For pub-goers, that means higher prices. For the industry, it means tighter margins and tougher decisions. And for Reeves, it’s a balancing act between raising revenue and not throttling an already fragile sector.
Conclusion
Another alcohol tax hike might help Reeves fill short-term budget gaps, but the long-term consequences for pubs and jobs are real. With closures already climbing and industry bodies pushing back hard, the government faces a tough call. Keep an eye on the Autumn Budget—your next round depends on it.
FAQ
Q1: Will beer prices go up if the alcohol tax increases?

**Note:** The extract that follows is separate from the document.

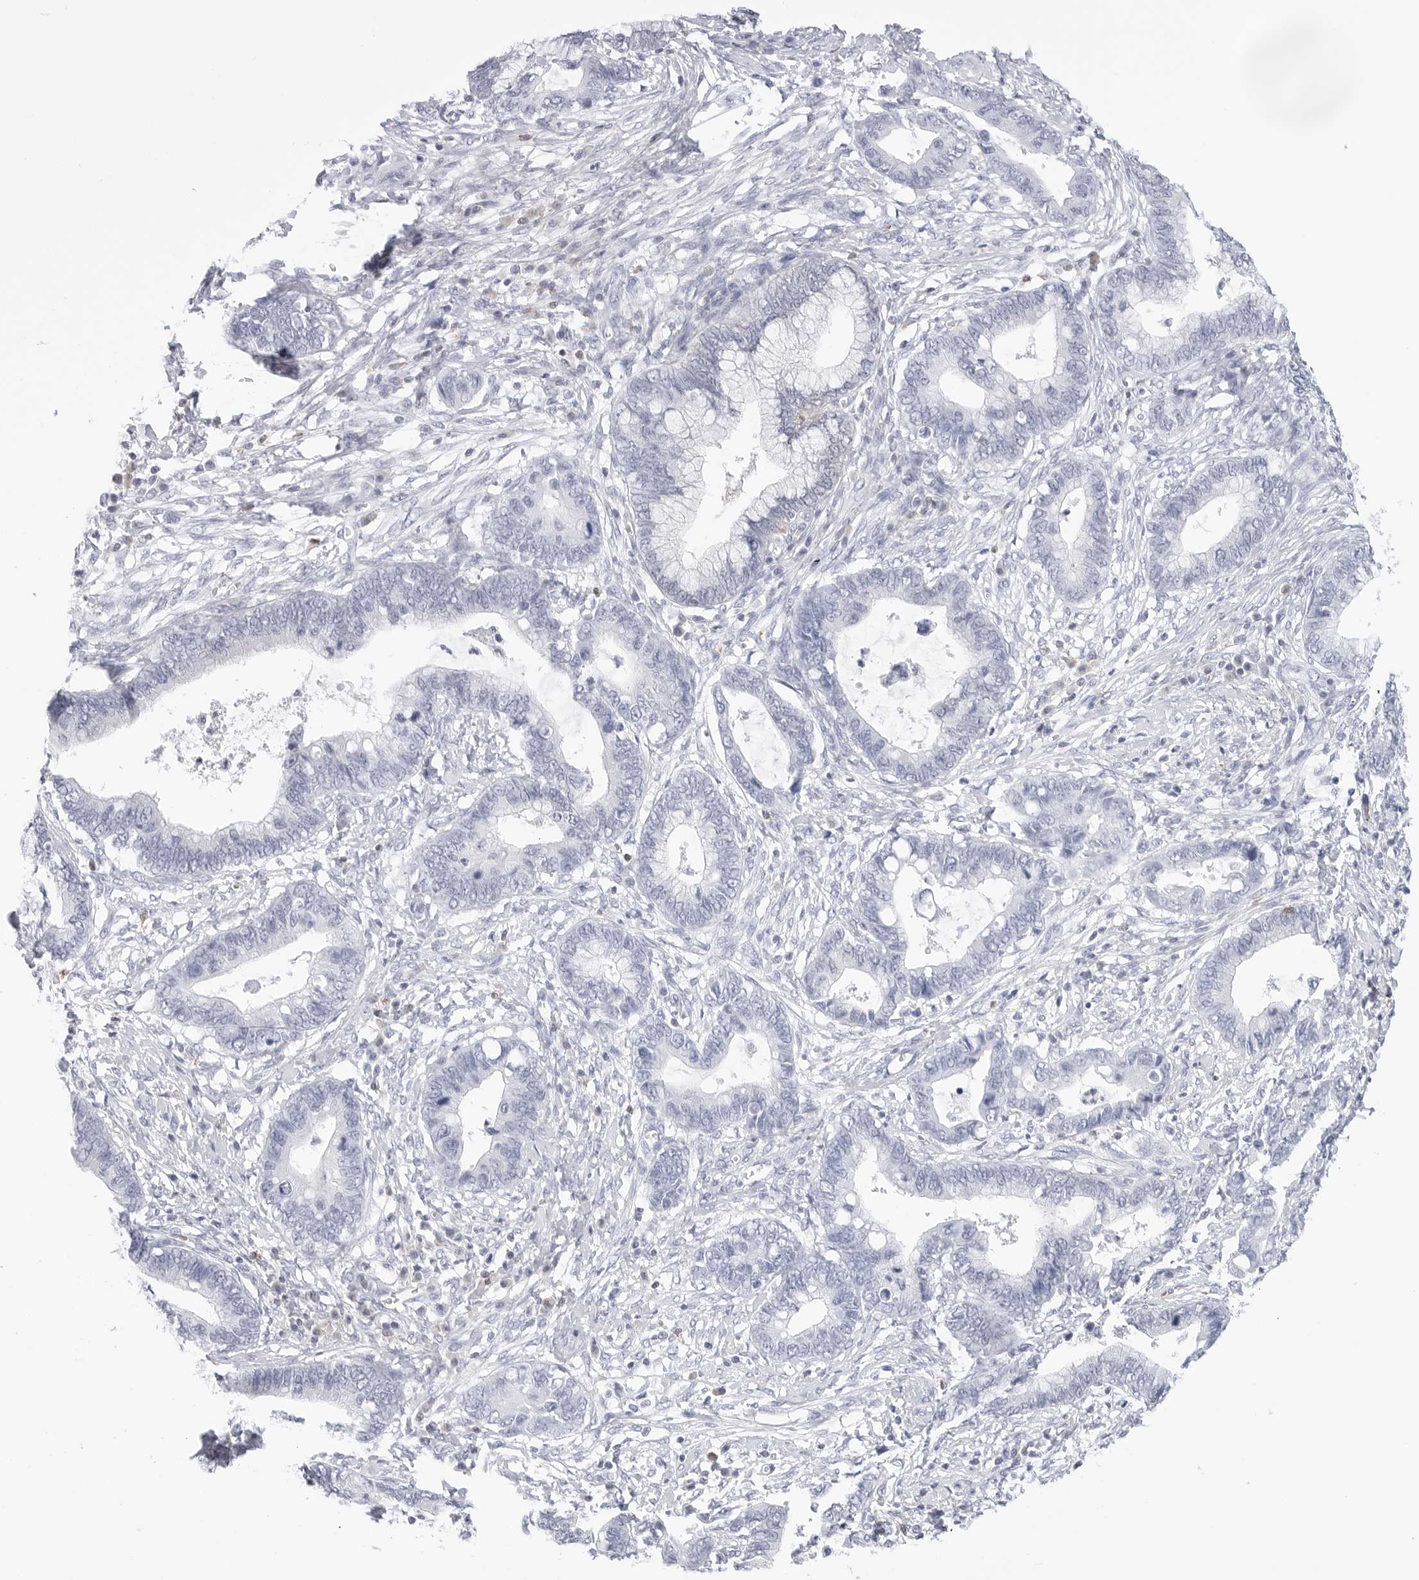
{"staining": {"intensity": "negative", "quantity": "none", "location": "none"}, "tissue": "cervical cancer", "cell_type": "Tumor cells", "image_type": "cancer", "snomed": [{"axis": "morphology", "description": "Adenocarcinoma, NOS"}, {"axis": "topography", "description": "Cervix"}], "caption": "High magnification brightfield microscopy of cervical cancer stained with DAB (3,3'-diaminobenzidine) (brown) and counterstained with hematoxylin (blue): tumor cells show no significant expression.", "gene": "SLC9A3R1", "patient": {"sex": "female", "age": 44}}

A: Likely, yes. Last year’s 3.6% duty hike pushed up wine and spirits significantly, though some beer categories saw small reductions. This time, the proposed 4.5% increase would probably hit most alcohol types, including beer.
Q2: Why is the government using RPI instead of CPI for alcohol duties?
A: RPI tends to run higher than CPI, which means bigger tax increases and more revenue for the Treasury. It’s not the measure most economists prefer, but it’s more lucrative for government coffers.
Q3: How many pubs are actually closing?
A: The British Beer and Pubs Association estimates one pub per day will close in 2025 based on current trends. Rising costs, lower footfall, and higher taxes are all contributing factors.
Q4: Could the proposed Lib Dem VAT cut actually happen?
A: It’s unlikely in the short term. The proposal would require a windfall tax on banks to fund it, which hasn’t gained traction with Labour or the Conservatives. It’s more of a positioning statement than imminent policy.
Q5: Do sin taxes actually raise the revenue governments expect?
A: Not always. The OBR has consistently overestimated excise duty receipts in recent years, and sin taxes now make up a smaller share of total revenue than before. Higher duties can backfire if people simply drink less or switch to cheaper options.